## EXERCISE OBJECTIVE
Once you find the line with "ring dip: (29, 289)" in the entries below, return exactly every line from it through the line with "pinky dip: (23, 323)".

## DATA
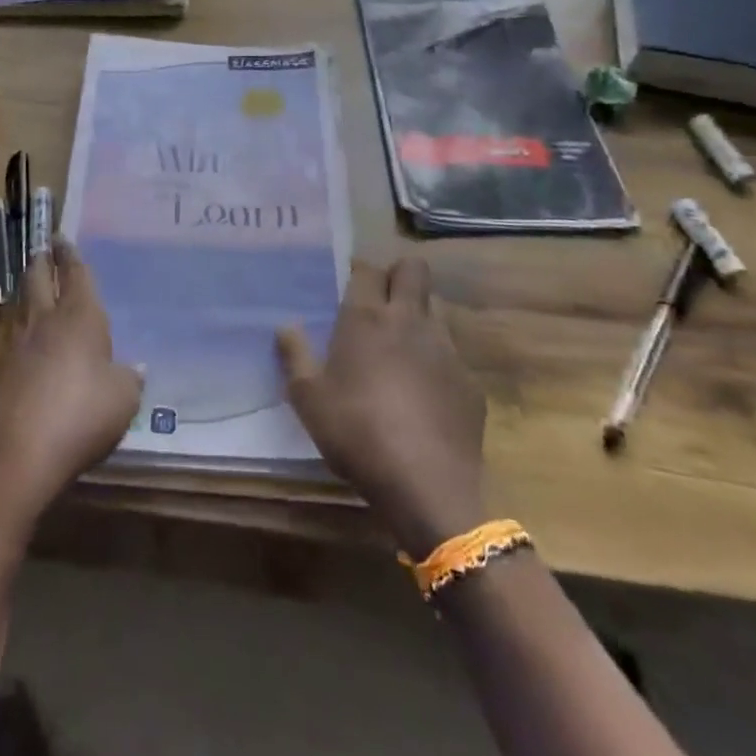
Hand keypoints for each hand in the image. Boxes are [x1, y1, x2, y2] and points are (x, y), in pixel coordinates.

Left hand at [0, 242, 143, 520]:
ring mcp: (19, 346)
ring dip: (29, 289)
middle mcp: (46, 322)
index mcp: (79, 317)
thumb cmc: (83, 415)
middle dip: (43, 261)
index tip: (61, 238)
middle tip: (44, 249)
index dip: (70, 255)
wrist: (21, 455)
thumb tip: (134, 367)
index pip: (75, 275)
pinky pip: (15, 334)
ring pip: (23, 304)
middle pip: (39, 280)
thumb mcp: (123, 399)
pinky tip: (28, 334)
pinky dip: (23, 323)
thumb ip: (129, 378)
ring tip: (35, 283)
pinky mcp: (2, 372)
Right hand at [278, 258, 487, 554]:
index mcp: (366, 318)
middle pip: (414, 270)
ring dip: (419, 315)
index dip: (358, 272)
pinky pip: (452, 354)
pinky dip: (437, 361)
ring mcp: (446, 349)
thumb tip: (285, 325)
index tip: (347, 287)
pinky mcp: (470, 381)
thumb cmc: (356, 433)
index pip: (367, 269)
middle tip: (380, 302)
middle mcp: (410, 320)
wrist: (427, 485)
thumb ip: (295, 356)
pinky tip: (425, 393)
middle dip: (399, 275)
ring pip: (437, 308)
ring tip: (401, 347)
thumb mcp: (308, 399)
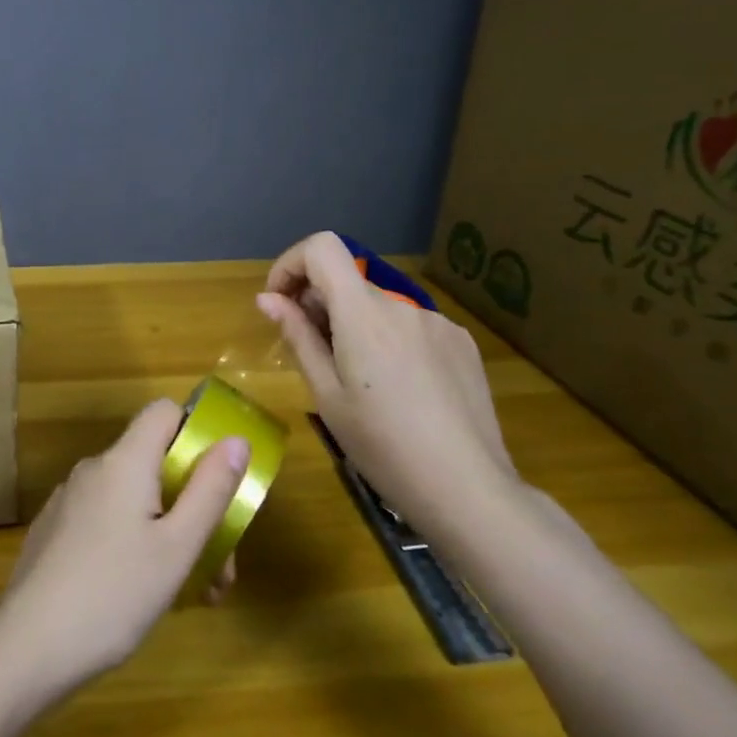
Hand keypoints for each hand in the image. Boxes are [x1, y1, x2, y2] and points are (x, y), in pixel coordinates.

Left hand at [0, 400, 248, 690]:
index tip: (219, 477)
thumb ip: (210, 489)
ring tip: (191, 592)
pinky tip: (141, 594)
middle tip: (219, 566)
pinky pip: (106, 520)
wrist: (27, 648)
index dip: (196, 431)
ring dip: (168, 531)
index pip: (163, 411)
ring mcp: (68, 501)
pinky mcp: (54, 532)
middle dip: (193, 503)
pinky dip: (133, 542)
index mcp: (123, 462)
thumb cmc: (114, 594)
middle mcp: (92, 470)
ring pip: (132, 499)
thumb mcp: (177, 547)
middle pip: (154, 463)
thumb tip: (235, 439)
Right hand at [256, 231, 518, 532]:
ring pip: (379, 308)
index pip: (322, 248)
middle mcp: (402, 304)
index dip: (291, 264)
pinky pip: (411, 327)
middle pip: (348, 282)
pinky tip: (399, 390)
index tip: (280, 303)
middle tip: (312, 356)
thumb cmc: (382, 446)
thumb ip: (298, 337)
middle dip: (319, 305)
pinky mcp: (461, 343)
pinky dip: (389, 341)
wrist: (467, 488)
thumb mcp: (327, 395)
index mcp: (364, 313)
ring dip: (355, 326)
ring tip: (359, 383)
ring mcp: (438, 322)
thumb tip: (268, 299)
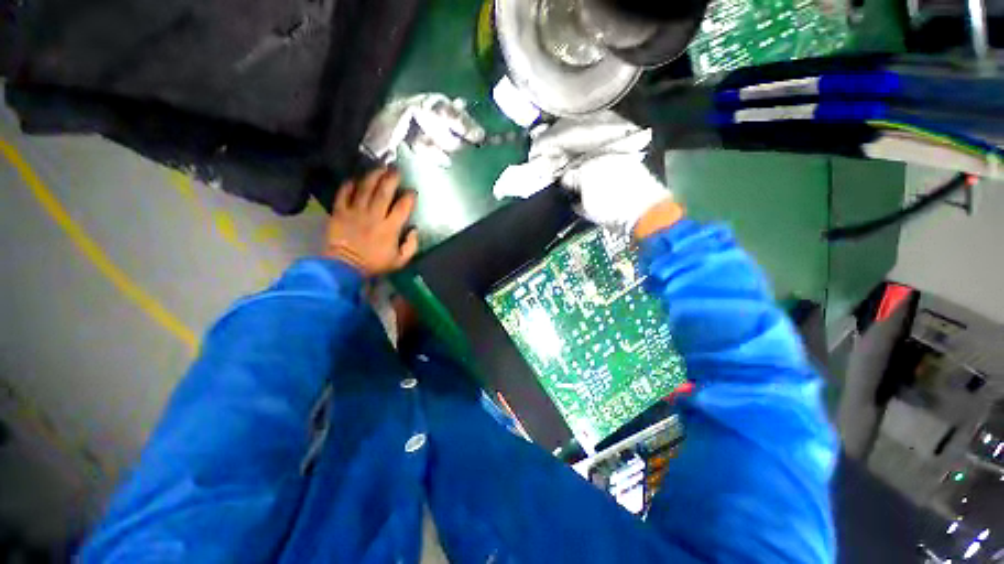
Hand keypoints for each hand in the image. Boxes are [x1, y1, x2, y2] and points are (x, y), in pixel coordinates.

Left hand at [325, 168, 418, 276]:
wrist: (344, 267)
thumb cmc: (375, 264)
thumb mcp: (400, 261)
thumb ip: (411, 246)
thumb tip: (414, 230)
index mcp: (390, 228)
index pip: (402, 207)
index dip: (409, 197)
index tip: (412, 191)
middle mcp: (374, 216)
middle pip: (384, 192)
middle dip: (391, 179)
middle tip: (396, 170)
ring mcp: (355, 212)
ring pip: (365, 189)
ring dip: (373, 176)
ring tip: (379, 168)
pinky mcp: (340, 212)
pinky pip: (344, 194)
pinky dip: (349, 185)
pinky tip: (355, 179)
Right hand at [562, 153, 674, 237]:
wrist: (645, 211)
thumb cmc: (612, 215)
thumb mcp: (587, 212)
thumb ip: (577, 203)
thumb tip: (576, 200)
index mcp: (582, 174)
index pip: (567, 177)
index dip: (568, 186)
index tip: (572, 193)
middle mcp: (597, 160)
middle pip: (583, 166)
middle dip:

==

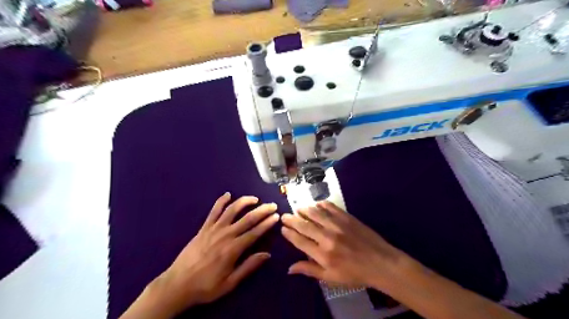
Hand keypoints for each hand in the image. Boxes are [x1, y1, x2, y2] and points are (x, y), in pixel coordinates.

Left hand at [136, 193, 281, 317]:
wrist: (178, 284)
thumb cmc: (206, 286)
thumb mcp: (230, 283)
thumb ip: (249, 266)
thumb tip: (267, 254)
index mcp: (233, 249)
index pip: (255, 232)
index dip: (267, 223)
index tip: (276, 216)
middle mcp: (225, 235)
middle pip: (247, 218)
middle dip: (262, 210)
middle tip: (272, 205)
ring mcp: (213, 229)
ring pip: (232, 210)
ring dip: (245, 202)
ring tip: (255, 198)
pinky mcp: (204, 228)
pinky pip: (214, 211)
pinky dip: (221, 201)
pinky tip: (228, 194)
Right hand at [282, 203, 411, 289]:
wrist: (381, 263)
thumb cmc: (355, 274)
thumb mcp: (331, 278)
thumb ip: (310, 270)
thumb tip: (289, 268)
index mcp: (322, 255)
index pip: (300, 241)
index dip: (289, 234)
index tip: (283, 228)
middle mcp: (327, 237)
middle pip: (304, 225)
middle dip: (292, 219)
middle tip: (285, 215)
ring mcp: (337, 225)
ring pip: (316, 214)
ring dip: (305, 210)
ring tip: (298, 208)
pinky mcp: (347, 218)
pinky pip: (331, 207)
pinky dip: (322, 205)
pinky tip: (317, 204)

## FINAL ANSWER
ring dip: (29, 289)
middle mcp: (46, 322)
index mcp: (79, 317)
thumb cmc: (83, 415)
middle dip: (43, 261)
index tip: (61, 238)
middle tip: (44, 249)
index dip: (70, 255)
wrist: (21, 455)
thumb tip: (134, 367)
index pip: (75, 275)
pinky pip: (15, 334)
ring pip: (23, 304)
middle pip: (39, 280)
thumb mcp: (123, 399)
pinky tip: (28, 334)
pinky dip: (23, 323)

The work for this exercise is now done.